FDA guidances are typically first released in draft form, followed by a period of time (often 60 days) during which stakeholders can submit comments to a related FDA docket. These comments are then considered during the preparation of the final guidance. Given current exigencies, the clinical trials guidance (as were others) was released in final form and implemented immediately. That said and as is true for all guidances, including those that have gone through the typical process to become final—public comments may be submitted at any time to the respective docket  in accordance with FDA’s good guidance practices.

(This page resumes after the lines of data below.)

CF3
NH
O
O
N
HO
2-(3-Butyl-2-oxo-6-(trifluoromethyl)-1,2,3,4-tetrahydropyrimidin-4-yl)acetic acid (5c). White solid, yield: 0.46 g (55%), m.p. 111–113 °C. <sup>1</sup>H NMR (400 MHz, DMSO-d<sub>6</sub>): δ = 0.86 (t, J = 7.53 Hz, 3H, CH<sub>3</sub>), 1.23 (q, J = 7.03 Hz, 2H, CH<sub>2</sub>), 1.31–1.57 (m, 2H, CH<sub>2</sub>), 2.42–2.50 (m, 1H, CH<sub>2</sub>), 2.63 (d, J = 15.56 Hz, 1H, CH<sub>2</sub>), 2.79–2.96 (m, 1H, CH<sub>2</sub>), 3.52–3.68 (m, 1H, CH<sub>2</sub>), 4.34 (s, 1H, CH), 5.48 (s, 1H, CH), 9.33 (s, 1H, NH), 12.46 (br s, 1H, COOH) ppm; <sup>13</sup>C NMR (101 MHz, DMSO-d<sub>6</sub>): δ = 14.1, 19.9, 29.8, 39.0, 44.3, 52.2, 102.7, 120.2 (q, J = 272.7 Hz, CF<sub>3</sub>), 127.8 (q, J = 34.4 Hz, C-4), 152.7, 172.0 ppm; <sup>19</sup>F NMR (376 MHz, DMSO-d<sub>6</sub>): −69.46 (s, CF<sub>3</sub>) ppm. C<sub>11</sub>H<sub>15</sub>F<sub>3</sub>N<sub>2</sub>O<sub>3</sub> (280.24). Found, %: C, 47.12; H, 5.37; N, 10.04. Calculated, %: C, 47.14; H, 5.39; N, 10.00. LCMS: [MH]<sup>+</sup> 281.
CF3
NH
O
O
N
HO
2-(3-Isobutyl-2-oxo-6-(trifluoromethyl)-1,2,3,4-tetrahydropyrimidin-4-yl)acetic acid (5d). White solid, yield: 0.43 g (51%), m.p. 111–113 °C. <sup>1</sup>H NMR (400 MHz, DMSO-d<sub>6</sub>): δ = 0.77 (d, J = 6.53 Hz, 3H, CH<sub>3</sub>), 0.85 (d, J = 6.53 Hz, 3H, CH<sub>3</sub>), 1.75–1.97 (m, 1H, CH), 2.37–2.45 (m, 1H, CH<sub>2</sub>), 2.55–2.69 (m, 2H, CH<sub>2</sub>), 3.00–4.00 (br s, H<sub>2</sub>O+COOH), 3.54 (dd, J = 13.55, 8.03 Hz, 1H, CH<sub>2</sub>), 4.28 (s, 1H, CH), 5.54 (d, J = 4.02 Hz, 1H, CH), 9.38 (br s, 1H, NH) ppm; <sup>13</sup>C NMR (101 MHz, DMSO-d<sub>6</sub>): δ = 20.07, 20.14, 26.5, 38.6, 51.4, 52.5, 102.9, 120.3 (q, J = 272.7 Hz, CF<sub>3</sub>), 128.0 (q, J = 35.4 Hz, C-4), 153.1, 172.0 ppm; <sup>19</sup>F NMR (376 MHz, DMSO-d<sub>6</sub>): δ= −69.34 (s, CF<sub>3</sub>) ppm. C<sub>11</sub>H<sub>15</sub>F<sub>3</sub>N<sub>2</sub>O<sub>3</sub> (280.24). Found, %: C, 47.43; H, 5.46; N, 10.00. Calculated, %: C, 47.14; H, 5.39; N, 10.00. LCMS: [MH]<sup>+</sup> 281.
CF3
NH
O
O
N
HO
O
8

Clinical trials are governed by study protocols. As Chow and Chang  observed, the study protocol is “the most important document in clinical trials, since it ensures the quality and integrity of the clinical investigation in terms of its planning, execution, conduct, and the analysis of the data.” Protocols, typically reviewed by Institutional Review Boards (IRBs)/Independent Ethics Committees (IECs), are comprehensive plans of action that contain information concerning the goals of the study, and details of participant recruitment, safety monitoring, and all aspects of study design, methodology, and statistical analysis. As noted in the guidance, “changes in a protocol are typically not implemented before review and approval by the IRB/IEC and in some cases, by FDA” . However, these are not typical times, hence the release of this guidance.
The guidance acknowledges that protocol modifications may be required, and that unavoidable protocol deviations due to the ramifications of COVID-19 may occur. Accordingly, it outlines general strategies to help sponsors ensure the safety of trial participants (the paramount consideration), maintain compliance with good clinical practice, and minimize risks to trial integrity.

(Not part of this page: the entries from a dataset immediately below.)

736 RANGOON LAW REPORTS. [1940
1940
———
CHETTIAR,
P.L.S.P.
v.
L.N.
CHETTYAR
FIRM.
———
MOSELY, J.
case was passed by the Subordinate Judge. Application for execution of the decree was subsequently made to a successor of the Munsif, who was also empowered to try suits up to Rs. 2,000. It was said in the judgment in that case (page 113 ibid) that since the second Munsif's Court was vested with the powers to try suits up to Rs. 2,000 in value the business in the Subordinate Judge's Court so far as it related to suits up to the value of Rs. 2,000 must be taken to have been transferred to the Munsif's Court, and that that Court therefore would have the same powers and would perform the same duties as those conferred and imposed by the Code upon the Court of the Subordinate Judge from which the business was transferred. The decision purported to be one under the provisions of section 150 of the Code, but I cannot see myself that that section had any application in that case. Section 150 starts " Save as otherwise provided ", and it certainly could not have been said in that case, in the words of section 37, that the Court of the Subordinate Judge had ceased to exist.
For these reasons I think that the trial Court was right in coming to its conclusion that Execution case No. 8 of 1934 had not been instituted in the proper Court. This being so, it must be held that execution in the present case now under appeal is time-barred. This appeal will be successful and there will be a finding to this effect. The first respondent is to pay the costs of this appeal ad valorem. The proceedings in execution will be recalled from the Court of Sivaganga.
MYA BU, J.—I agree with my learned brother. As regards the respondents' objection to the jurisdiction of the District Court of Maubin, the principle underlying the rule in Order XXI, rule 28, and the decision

Key take-home messages for investigators and sponsors include: (1) keep study participants informed of all changes to a trial’s conduct, including continuation of recruitment, use of the investigational product for participants already in the trial, warranted changes in monitoring, and even potential discontinuation of participation in the trial; (2) thoroughly document all changes and their effects, including but not limited to how restrictions related to COVID-19 led to changes in study conduct and their duration, and what protocol-specified information may be missing in the overall dataset; and (3) engage with IRBs/IECs as early as possible when urgent or emergent changes to the protocol are anticipated. With regard to the second point, missing information may be related to modified study visit schedules, missed visits, or participant discontinuations. Documentation of specific information explaining the basis for missing data should be summarized in the trial’s Clinical Study Report as it will be helpful to the FDA.
With respect to participant safety, as some participants may not be able to visit investigational sites for protocol-specified visits, consideration should be given to potential alternative methodologies for safety assessment, e.g., phone calls, virtual visits, and alternative locations for assessments, including local labs and imaging centers, and whether participants’ safety can be assured by these alternatives. With respect to efficacy assessments, FDA’s recommendation is for sponsors to consult with the appropriate review division regarding protocol modifications for the collection of efficacy endpoints, such as employment of virtual assessments, delays in assessments, and alternate collection methods for research-specific specimens, if feasible. Additionally, if protocol changes will cause amended data management and/or statistical analysis plans, sponsors should similarly consult with the appropriate review division.
The guidance ends with the following message:
Robust efforts by sponsors, investigators, and IRBs/IECs to maintain the safety of trial participants and study data integrity are expected, and such efforts should be documented … FDA recognizes that protocol modifications may be required, including unavoidable protocol deviations due to COVID-19 illness and/or COVID-19 control measures. Efforts to minimize impacts on trial integrity, and to document the reasons for protocol deviations, will be important.
Everyone involved in clinical trial conduct, analysis, and reporting at this time is strongly encouraged to read the guidance.